Extrayez du texte sur la conversion de Newman le passage qui va de « En 1872, Newman » à « sais — Comment ? », sans y changer un seul mot.

*** Texte fourni ***

En 1872, Newman détruisit les notes et les papiers écrits après sa conversion, mais « répugnant à supprimer entièrement les traces de la grande miséricorde de Dieu envers lui », il en recopia quelques extraits. Miss Mozley fit un choix de quelques-uns d’entre eux ; mais elle ne reproduisit pas avec son exactitude habituelle le passage suivant que l’on a bien des fois cité. C’est apparemment le brouillon d’une composition qui paraissait au jeune garçon susceptible d’être rédigée : « La réalité de la conversion, en tant qu’elle coupe le doute à la racine et tend une chaîne entre Dieu et l’âme [c’est-à-dire une chaîne dont aucun maillon ne manque ]. Je sais que je suis dans le vrai. Comment le sais-je ? Je sais que je le sais — Comment ?

— Je sais que je sais que je le sais. [Vide Gram. of as., 4e édit., p. 195-197] » Miss Mozley laisse de côté les crochets qui renferment — cela est clair — des explications ajoutées par Newman en 1872 ; et elle laisse croire par là que c’est elle-même qui renvoie à la Grammar of assent. Elle omet également les mots suivants : « Et encore chaque action a son effet, a son poids et son sens. Pas d’ombres, accord et suite. L’homme non converti change sa raison de vivre selon les périodes de son existence, ou bien ne cesse de changer au hasard ; mais ici tout s’accorde, tout se suit. » Le jeune homme aimerait justifier sa certitude, mais il ne le peut. Il doit se contenter de l’ipse dixit de son esprit. Cependant il y a quelque chose qu’il peut énoncer en paroles, à savoir, l’harmonie et l’esprit de suite que la religion donne à la vie. Le jeune garçon de moins de seize ans qui est prêt, s’il le faut, à s’en tenir à son « Je sais que je sais », mais avancera plus loin s’il le peut, n’est pas près d’être mûr pour la philosophie de Locke, ni pour le fidéisme.

*** Matériel extrait ***

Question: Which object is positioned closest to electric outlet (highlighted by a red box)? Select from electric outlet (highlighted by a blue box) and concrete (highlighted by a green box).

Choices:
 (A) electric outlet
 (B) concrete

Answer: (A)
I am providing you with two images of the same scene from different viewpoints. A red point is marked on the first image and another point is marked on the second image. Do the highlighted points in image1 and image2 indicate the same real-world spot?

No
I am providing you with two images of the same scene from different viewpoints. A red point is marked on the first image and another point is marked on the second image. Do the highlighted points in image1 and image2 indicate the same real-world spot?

***

### Réponse rédigée
En 1872, Newman détruisit les notes et les papiers écrits après sa conversion, mais « répugnant à supprimer entièrement les traces de la grande miséricorde de Dieu envers lui », il en recopia quelques extraits. Miss Mozley fit un choix de quelques-uns d’entre eux ; mais elle ne reproduisit pas avec son exactitude habituelle le passage suivant que l’on a bien des fois cité. C’est apparemment le brouillon d’une composition qui paraissait au jeune garçon susceptible d’être rédigée : « La réalité de la conversion, en tant qu’elle coupe le doute à la racine et tend une chaîne entre Dieu et l’âme [c’est-à-dire une chaîne dont aucun maillon ne manque ]. Je sais que je suis dans le vrai. Comment le sais-je ? Je sais que je le sais — Comment ?